## Aim of the task
Transcribe the following rows verbatim, beginning at the first line and continuing through the line that contains "latitude: 48.8222".

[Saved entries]
━━━━━━━━━━
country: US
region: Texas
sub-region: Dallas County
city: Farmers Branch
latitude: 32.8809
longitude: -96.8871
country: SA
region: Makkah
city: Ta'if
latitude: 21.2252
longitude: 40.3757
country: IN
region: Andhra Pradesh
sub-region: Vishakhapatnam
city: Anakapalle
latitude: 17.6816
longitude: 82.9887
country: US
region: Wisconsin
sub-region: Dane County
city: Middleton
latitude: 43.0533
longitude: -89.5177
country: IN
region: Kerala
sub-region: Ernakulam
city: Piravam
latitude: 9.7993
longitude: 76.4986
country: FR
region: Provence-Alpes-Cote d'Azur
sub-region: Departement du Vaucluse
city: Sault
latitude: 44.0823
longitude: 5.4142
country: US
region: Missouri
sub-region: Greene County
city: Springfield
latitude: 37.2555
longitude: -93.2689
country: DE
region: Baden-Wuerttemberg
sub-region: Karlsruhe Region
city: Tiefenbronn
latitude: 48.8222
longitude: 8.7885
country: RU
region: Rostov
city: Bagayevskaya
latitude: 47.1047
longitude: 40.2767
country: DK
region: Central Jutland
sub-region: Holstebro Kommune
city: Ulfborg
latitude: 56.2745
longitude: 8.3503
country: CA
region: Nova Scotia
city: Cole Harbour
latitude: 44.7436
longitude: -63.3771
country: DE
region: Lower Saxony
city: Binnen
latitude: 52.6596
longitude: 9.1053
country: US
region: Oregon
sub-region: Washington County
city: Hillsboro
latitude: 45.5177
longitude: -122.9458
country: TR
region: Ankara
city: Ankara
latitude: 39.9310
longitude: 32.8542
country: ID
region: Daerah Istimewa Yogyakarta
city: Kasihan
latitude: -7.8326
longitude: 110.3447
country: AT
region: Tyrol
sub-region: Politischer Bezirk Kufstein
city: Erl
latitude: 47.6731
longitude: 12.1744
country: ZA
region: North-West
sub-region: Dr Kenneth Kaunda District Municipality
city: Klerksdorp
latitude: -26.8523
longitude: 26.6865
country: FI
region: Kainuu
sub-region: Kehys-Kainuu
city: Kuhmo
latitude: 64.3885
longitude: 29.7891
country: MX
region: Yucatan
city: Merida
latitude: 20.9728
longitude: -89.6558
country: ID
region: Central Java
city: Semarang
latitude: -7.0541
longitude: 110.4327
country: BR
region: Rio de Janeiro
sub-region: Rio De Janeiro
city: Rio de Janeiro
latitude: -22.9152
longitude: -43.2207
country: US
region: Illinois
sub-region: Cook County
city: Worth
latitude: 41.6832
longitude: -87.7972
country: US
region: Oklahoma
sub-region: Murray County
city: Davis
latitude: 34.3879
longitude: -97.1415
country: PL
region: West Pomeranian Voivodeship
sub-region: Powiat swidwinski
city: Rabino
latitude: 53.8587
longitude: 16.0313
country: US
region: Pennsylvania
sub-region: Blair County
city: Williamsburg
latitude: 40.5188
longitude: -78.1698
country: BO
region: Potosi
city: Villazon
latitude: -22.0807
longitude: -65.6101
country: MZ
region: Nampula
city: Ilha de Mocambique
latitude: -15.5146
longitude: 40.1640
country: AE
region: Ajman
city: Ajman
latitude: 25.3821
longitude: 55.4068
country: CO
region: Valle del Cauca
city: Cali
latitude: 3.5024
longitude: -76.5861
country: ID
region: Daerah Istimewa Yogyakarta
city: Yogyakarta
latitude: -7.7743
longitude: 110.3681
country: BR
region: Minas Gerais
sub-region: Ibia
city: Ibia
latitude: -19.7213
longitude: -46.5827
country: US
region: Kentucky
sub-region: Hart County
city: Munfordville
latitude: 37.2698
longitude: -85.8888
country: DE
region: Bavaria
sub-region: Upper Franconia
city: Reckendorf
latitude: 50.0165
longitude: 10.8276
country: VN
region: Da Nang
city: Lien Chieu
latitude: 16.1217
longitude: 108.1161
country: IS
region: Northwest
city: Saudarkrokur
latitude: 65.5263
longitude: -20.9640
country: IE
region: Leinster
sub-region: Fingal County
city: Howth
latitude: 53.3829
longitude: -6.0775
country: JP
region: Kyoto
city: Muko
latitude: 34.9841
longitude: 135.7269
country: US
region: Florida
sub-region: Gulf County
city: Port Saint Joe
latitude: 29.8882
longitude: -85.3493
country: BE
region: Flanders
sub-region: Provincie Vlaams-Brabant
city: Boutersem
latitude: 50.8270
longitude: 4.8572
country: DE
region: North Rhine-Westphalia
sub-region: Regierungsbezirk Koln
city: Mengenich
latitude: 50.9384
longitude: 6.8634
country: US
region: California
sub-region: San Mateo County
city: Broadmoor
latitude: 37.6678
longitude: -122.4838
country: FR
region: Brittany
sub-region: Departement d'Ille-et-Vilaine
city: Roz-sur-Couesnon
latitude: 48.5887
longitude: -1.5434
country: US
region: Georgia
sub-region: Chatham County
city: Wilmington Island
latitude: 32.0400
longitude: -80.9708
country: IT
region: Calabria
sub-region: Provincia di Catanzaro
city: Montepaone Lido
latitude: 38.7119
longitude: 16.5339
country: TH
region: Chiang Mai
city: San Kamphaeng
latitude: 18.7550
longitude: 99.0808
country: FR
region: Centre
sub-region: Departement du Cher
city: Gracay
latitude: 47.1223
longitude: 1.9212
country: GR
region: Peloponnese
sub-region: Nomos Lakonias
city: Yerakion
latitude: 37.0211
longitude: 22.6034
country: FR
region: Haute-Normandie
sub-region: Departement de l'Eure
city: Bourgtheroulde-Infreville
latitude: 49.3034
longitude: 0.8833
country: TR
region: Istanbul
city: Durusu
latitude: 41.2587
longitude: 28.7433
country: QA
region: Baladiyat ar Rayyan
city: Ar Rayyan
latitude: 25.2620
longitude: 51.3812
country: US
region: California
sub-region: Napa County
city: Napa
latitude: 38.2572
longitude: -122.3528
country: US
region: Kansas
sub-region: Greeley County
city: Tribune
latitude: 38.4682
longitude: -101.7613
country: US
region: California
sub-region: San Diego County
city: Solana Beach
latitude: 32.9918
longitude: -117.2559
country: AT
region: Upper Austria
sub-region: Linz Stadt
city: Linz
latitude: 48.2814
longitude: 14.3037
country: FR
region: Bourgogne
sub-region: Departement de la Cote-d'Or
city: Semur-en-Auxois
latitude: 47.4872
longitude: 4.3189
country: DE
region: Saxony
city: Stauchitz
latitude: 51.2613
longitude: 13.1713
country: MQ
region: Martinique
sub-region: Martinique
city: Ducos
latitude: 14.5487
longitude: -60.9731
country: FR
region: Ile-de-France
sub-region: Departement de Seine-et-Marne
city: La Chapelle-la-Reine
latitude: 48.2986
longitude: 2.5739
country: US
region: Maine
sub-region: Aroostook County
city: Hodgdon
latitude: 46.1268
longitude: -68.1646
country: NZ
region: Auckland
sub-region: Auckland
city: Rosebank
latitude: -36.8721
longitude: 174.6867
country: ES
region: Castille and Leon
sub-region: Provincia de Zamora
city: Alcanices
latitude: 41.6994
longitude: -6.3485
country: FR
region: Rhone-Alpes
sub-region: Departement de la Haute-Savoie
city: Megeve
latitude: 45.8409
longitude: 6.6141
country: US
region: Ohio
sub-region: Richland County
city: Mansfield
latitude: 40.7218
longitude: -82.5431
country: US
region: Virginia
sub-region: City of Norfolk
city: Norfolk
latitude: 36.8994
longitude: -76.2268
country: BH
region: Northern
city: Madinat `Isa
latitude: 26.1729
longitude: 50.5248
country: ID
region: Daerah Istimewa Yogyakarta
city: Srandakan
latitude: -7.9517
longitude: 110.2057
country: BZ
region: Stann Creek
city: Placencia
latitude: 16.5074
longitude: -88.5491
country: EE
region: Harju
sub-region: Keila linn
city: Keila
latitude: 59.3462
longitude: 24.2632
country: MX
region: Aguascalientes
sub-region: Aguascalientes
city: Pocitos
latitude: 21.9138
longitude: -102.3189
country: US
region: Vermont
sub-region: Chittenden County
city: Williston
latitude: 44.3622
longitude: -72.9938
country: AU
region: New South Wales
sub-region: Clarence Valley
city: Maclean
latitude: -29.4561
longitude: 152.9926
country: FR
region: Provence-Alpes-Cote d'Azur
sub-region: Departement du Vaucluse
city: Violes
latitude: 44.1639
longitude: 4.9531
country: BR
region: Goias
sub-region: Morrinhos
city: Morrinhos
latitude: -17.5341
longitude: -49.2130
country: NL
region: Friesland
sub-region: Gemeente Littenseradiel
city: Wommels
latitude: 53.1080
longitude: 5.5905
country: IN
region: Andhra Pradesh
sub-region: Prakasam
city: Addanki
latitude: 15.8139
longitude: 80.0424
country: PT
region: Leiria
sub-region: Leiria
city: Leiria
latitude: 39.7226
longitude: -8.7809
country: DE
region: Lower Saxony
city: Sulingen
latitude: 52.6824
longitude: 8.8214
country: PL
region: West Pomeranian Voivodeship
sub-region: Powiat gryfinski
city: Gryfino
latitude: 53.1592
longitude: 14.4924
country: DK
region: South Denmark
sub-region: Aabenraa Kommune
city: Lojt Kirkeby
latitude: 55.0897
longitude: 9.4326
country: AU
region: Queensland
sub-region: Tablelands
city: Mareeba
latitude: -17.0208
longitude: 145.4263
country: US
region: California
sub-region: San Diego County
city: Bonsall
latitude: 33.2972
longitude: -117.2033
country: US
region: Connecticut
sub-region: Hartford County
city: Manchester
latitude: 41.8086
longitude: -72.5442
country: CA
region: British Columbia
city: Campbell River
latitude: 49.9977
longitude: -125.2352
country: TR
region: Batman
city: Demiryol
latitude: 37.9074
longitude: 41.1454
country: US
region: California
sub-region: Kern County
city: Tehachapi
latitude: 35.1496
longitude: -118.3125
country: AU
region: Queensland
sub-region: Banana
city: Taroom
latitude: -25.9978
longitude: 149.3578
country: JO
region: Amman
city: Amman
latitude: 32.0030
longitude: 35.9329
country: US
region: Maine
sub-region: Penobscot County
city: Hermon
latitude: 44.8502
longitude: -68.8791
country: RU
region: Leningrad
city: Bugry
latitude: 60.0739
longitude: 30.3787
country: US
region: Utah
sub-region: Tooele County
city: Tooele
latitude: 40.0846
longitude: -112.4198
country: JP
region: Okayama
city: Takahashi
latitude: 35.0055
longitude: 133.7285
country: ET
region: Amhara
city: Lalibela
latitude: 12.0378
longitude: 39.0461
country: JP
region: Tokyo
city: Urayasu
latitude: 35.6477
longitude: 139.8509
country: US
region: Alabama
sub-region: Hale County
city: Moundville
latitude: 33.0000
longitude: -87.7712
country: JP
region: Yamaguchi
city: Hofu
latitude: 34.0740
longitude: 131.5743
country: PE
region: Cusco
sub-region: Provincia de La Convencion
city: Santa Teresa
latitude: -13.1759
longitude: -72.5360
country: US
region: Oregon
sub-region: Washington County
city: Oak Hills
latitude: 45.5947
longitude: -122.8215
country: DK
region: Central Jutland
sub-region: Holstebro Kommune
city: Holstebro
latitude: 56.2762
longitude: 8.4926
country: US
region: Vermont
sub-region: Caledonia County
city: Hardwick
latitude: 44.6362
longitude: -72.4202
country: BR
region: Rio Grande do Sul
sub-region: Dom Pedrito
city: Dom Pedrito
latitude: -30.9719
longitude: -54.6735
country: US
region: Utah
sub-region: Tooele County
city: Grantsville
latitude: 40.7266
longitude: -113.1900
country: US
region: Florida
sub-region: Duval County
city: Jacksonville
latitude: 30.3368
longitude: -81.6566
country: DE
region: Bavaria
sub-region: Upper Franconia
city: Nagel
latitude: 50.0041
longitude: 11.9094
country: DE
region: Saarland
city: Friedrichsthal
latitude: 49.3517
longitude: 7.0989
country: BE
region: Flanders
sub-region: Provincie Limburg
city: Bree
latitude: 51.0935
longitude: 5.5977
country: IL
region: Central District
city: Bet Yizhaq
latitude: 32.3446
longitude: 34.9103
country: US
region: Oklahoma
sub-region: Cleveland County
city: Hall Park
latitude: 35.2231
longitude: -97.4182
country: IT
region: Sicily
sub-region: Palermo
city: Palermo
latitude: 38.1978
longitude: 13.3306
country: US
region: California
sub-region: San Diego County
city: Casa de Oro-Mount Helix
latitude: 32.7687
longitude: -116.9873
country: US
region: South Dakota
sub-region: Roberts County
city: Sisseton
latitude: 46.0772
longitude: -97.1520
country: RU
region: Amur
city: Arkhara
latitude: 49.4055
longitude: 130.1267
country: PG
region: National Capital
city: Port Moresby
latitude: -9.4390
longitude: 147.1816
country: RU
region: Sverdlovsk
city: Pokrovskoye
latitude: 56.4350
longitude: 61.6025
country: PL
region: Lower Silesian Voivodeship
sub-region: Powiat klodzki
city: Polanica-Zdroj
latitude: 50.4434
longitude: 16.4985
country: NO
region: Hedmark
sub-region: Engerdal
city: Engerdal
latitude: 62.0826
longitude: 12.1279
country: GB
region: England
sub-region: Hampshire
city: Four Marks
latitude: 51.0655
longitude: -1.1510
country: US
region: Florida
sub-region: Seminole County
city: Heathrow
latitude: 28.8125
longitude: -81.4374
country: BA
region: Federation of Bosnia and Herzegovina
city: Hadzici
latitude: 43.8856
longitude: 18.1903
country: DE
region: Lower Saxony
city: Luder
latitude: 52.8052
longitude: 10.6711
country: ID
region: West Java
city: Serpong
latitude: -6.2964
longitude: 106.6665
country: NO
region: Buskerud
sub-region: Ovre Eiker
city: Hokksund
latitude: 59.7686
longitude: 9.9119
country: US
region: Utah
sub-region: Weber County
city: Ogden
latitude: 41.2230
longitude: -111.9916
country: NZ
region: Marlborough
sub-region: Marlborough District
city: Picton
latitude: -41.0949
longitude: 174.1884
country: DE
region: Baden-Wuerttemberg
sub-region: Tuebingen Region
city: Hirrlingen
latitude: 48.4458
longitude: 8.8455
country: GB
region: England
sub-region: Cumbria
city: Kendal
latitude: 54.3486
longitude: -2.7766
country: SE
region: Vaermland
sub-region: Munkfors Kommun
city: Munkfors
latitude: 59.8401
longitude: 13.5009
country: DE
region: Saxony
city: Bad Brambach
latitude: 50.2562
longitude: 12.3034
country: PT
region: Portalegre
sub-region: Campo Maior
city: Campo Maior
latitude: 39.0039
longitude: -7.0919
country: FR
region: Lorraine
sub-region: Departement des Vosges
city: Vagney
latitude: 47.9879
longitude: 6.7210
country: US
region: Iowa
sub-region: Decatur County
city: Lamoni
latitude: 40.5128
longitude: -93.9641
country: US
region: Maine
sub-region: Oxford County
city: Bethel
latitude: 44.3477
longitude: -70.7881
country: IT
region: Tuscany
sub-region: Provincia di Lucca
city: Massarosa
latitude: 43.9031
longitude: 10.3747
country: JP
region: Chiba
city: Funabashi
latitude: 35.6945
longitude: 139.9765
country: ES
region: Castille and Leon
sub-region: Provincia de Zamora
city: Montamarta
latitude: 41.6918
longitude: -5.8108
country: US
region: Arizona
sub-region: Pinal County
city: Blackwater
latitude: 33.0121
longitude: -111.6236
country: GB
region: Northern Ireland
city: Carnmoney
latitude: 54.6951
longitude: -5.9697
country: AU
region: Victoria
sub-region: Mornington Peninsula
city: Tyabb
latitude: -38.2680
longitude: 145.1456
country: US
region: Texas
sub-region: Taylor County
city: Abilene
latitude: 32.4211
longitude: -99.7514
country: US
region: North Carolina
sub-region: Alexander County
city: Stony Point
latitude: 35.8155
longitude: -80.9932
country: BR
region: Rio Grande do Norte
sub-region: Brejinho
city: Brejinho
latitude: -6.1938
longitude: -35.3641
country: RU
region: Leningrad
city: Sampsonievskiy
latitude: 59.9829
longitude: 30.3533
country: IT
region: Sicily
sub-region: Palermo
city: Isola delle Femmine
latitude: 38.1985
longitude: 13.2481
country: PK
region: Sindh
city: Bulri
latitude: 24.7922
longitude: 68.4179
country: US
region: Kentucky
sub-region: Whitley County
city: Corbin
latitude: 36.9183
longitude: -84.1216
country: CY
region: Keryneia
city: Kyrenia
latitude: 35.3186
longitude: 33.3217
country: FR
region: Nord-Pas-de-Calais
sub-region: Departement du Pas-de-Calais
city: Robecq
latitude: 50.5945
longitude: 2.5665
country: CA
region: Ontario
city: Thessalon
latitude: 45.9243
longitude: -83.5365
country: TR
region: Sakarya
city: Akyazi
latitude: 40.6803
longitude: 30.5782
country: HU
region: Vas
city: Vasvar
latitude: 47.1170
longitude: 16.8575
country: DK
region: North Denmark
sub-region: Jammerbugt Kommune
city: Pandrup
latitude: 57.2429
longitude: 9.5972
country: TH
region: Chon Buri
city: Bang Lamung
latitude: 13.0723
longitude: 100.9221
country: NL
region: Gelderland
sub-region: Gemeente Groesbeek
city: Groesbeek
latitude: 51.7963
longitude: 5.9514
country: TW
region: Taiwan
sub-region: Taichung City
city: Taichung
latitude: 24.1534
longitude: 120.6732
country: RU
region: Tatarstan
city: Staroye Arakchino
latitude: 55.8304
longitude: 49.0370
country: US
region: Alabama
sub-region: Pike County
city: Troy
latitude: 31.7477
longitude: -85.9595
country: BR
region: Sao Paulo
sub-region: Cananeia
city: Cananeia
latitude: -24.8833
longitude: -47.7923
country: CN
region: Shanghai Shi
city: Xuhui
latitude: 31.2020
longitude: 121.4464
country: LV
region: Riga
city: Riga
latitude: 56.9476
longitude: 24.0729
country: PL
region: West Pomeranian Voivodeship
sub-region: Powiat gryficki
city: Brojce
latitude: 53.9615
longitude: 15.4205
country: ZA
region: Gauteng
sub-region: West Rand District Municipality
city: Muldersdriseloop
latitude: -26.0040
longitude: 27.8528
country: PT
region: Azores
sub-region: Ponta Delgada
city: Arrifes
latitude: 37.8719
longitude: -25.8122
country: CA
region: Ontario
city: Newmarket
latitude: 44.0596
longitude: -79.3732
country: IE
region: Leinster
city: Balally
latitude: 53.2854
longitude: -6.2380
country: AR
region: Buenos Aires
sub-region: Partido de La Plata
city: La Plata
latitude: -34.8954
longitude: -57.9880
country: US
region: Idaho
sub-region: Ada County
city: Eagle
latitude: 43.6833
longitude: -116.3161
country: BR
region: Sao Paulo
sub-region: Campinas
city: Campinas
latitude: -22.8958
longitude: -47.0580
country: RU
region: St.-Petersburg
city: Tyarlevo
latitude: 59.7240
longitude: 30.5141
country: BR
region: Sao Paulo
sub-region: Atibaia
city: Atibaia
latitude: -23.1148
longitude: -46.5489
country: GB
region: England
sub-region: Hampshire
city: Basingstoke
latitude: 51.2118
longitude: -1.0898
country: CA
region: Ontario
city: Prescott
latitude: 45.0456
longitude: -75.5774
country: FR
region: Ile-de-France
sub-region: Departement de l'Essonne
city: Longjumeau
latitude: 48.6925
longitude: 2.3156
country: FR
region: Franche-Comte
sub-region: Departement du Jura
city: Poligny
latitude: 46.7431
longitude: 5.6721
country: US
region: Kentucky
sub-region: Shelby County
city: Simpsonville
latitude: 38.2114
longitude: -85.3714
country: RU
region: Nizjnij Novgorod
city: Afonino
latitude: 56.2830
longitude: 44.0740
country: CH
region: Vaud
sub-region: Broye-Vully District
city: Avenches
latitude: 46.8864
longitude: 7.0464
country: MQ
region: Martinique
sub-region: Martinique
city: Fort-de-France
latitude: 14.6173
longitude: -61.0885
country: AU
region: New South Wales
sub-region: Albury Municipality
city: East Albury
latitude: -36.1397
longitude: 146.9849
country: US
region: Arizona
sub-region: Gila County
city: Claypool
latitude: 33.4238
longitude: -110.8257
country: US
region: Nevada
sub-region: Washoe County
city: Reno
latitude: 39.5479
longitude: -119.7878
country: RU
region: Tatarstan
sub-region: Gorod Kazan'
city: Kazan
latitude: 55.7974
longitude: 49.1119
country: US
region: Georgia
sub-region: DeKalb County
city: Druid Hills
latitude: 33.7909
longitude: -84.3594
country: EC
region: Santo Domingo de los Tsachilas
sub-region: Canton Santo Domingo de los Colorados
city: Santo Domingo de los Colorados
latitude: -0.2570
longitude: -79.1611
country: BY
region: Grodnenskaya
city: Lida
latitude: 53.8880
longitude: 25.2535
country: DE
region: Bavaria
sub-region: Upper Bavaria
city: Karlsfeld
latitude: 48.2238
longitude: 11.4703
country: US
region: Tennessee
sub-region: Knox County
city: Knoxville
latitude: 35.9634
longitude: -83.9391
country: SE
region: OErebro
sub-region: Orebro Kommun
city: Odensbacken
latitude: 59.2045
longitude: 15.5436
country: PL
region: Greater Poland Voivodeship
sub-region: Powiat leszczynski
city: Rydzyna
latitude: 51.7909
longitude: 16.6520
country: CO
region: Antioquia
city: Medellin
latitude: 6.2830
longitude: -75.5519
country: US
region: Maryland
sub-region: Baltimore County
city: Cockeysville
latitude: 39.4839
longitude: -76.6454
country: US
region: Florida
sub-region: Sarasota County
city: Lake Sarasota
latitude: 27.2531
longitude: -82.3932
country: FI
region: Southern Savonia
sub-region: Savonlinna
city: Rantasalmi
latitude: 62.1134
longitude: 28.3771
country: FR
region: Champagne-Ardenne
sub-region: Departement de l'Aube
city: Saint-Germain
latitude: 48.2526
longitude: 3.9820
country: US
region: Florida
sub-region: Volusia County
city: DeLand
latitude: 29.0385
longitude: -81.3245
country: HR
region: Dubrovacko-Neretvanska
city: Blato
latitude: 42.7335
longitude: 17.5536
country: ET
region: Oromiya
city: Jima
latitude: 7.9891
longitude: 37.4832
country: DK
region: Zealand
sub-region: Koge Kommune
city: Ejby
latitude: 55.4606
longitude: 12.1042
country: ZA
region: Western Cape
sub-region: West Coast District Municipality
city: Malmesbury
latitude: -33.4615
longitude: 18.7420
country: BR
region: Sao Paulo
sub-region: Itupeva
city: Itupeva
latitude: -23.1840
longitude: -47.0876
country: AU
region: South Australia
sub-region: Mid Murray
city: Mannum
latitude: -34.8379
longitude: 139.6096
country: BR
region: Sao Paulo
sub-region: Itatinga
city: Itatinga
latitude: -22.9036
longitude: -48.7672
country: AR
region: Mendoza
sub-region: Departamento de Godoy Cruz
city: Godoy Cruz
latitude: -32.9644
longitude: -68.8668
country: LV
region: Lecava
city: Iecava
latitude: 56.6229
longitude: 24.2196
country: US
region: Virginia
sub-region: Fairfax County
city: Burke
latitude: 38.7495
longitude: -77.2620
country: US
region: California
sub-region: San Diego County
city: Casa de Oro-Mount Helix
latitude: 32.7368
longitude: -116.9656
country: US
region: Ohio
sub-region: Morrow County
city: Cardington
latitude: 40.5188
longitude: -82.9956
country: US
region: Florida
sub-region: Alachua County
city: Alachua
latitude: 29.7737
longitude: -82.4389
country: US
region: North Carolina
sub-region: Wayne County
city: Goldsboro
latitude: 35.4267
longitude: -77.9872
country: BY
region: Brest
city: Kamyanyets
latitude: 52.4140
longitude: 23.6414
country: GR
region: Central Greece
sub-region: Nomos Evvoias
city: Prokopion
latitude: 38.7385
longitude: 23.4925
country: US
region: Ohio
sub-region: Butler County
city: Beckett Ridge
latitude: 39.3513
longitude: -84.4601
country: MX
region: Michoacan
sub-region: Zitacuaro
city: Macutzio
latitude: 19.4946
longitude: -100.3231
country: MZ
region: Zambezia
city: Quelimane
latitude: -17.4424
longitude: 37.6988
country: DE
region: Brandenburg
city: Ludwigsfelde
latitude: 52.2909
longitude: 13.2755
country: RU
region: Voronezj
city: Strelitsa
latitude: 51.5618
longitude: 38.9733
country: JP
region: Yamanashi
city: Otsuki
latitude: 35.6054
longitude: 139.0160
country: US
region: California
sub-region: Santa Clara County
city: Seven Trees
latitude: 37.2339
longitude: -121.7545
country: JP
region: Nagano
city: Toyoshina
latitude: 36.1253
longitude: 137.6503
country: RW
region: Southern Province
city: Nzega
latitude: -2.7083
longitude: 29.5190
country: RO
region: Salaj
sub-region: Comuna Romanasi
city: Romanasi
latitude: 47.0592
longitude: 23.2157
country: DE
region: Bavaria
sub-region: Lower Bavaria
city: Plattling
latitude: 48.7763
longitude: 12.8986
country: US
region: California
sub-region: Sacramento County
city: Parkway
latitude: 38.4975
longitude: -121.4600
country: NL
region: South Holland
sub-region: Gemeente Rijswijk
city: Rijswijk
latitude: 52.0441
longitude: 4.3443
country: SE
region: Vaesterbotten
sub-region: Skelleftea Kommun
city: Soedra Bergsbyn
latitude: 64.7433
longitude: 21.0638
━━━━━━━━━━
## The result
country: US
region: Texas
sub-region: Dallas County
city: Farmers Branch
latitude: 32.8809
longitude: -96.8871
country: SA
region: Makkah
city: Ta'if
latitude: 21.2252
longitude: 40.3757
country: IN
region: Andhra Pradesh
sub-region: Vishakhapatnam
city: Anakapalle
latitude: 17.6816
longitude: 82.9887
country: US
region: Wisconsin
sub-region: Dane County
city: Middleton
latitude: 43.0533
longitude: -89.5177
country: IN
region: Kerala
sub-region: Ernakulam
city: Piravam
latitude: 9.7993
longitude: 76.4986
country: FR
region: Provence-Alpes-Cote d'Azur
sub-region: Departement du Vaucluse
city: Sault
latitude: 44.0823
longitude: 5.4142
country: US
region: Missouri
sub-region: Greene County
city: Springfield
latitude: 37.2555
longitude: -93.2689
country: DE
region: Baden-Wuerttemberg
sub-region: Karlsruhe Region
city: Tiefenbronn
latitude: 48.8222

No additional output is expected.